Overview

This article answers common questions from users of the Tesseract API or CLI.

What is the relationship between Scribe OCR and Tesseract?

The built-in Recognize feature in Scribe OCR uses Tesseract for recognition. Additionally, Scribe OCR can be used for proofreading existing OCR data from the Tesseract CLI/API.

How can I proofread data from the Tesseract CLI?

Scribe OCR allows for proofreading .hocr files produced by the Tesseract CLI or API. Be sure to enable character-level bounding boxes by setting the hocr_char_boxes option. An example command is below.

tesseract example.png example.hocr -c hocr_char_boxes=1 -c tessedit_create_hocr=1

After running recognition, upload both the source image file(s) and .hocr files to Scribe OCR to begin proofreading.

How is Tesseract run in the browser?

Scribe OCR uses Tesseract.js, which is the JavaScript/WebAssembly port of Tesseract.

Scribe OCR Recognition vs. Tesseract

Will running recognition with Scribe OCR produce results identical to the Tesseract CLI?

Not by default. While Scribe OCR uses Tesseract for recognition, this does not mean that results will be identical when comparing between Scribe OCR and the Tesseract CLI. By default, Scribe OCR implements several unique steps that result in different recognition results. While results will vary, on average, the results produced by Scribe OCR should be more accurate for real-world (unprocessed) documents.

Some of the differences that produce different results are listed below. This list is not exhaustive.

  1. Scribe OCR implements an auto-rotate pre-processing step.
    1. This significantly improves accuracy with documents that have some amount of rotation.
  2. Scribe OCR combines the results of the Tesseract Legacy and Tesseract LSTM model to improve the accuracy of text and bounding boxes.
    1. While Tesseract has an oem option called OEM_TESSERACT_LSTM_COMBINED, this option does not actually combine the results of both models, it simply uses the Legacy engine as a fallback strategy when it believes the LSTM engine failed.
  3. Scribe OCR uses a fork of Tesseract with changes to font recognition and layout analysis.
    1. Scribe OCR can reliably detect font family and text style (normal and italic), while Tesseract cannot.
    2. Scribe OCR categorizes more regions as horizontal text compared to Tesseract, and fewer regions as vertical text or noise.

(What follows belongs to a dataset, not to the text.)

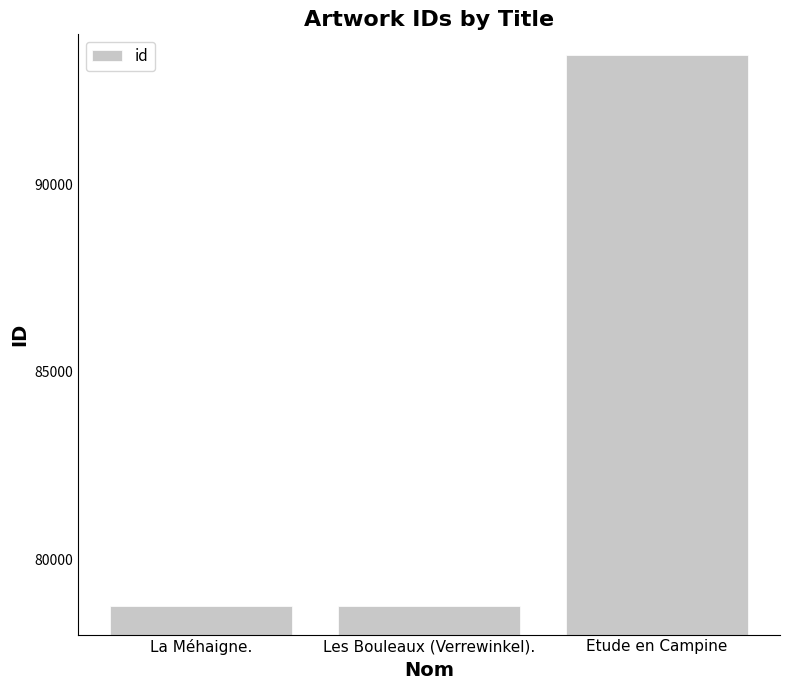

Does the chart contain stacked bars?

No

How can I run an unmodified version of Tesseract within Scribe OCR?

Most of the changes made to Tesseract can be disabled by setting the options listed below. This should produce results similar to running the Tesseract LSTM model from the command line.

  • Enable Info -> Optional Features -> Advanced Recognition Options
  • Select Recognize -> Alternative Builds -> Vanilla Tesseract
  • Select Engine -> LSTM

Note that even with these settings, there still is a possibility that results will not exactly match your local installation of Tesseract. These settings do not disable auto-rotation, and you may have a different version installed, among other differences. If having results that exactly match your local installation of Tesseract is important to you, you should run recognition locally and use Scribe OCR for proofreading.